[ЗАДАНИЕ]
Установите, согласуются ли с интервью утверждения ниже. Для каждого ответьте «да» или «нет» и дословно приведите решающие слова из интервью. 1. ТВЦ оплачивал половину стоимости учебы собеседников. 2. Первым факс прочитал Вилен Визильтер. 3. Собеседник, обозначенный как «К.», переехал из области на Тверскую.

[ИСХОДНЫЙ ТЕКСТ]
Ан.: Про это писали в «Литературке», а заодно и про нас.
К.: Но взяли нас не поэтому. У Аркадия Александровича Вайнера был главный режиссер Вилен Визильтер, он наш факс завизировал.
Ан.: Но сначала факс прочитал Виктор Григоренко, он вообще большую роль сыграл в нашей жизни. Виктор познакомил нас с Виленом, Вилен с Вайнером, Вайнер с Наташей Дарьяловой, и все закрутилось-завертелось.
К.: Потом мы ушли с «Дарьяла» на ТВЦ.
Ан.: Мы начали учиться телевизионной журналистике. Окончили институт повышения квалификации работников радио и телевидения, журфак МГУ. Половину за нашу учебу, а второе высшее на журфаке недешево, оплачивал ТВЦ. Такого в истории канала вообще не было.
– Чем отличается сегодняшнее телевидение от того, на которое вы пришли?
Ан.: Сейчас оно свободное. Нас никто ни в чем не ограничивает. Раньше приходила тетка с красным карандашом, а сейчас мы свободны в своей деятельности, такой свободы не было никогда.
К.: Другое дело, что каждый сам понимает, что можно, а что нет. Иными словами, если ты коммунист – идешь на канал КПРФ. Если либерал – идешь на канал ЛДПР и так дальше. Надо понимать, где твоя ниша. Странно работать за государственные деньги и поливать грязью того, кто тебе платит. Например, я работаю на канале «Москва-24». Мне реально нравится, что делает Собянин, и я об этом говорю. А если бы не нравилось, пошел на «Дождь» или еще куда. То, что происходит в центре, мне нравится. От того, что в области, – мне страшно, я хожу и рыдаю. Я с Тверской переехал в область. Сегодня вечером вернусь домой и пойду пешком до «Пятерочки» не по тротуару, а по обочине, не дай Б-г меня собьют. А в Москве мне все нравится. Пробки? А кто виноват? Я за рулем 29 лет. Мои предки лежат на Введенском кладбище с петровских времен. Я имею право гордо называться москвичом. Почему я могу оставить машину на станции и поехать в город на электричке, а кто-то не может?
Ан.: Я за то, чтобы ограничить движение в центре, чтобы сделать его платным и пешеходным. Мне нравится ходить по Камергерскому, и я кайфую от того, что когда-то Юрий Михайлович Лужков закрыл его для транспорта. Но я против коррупции. Мне не нравится, что страну разворовывают.
К.: Вот такая парадигма: в Тель-Авиве есть обалденная набережная Нетании, а в Москве такая набережная – московские переулки. Не лишайте нас набережной!
– По-вашему, на печатные СМИ эта свобода тоже распространяется? Какое ваше любимое издание?

[БЛОК ДАННЫХ]
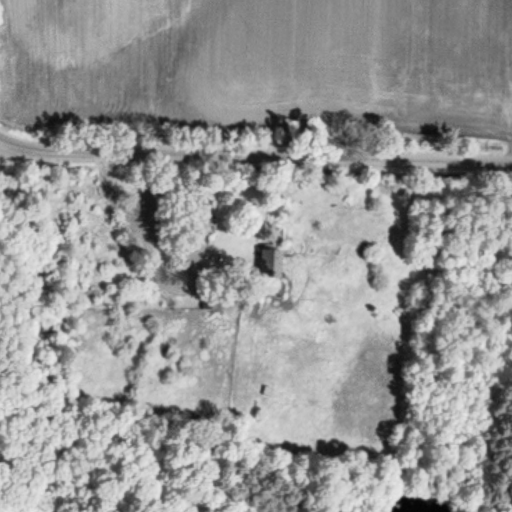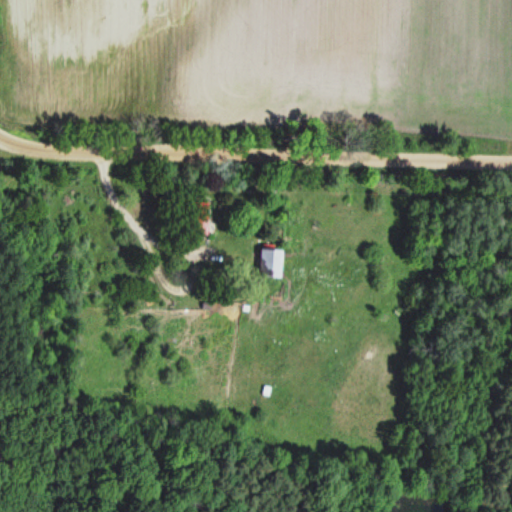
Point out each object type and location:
road: (255, 141)
building: (196, 219)
building: (267, 264)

[ОТВЕТ]
1. Да: «Половину за нашу учебу, а второе высшее на журфаке недешево, оплачивал ТВЦ.»
2. Нет: «Но сначала факс прочитал Виктор Григоренко».
3. Нет: «Я с Тверской переехал в область.»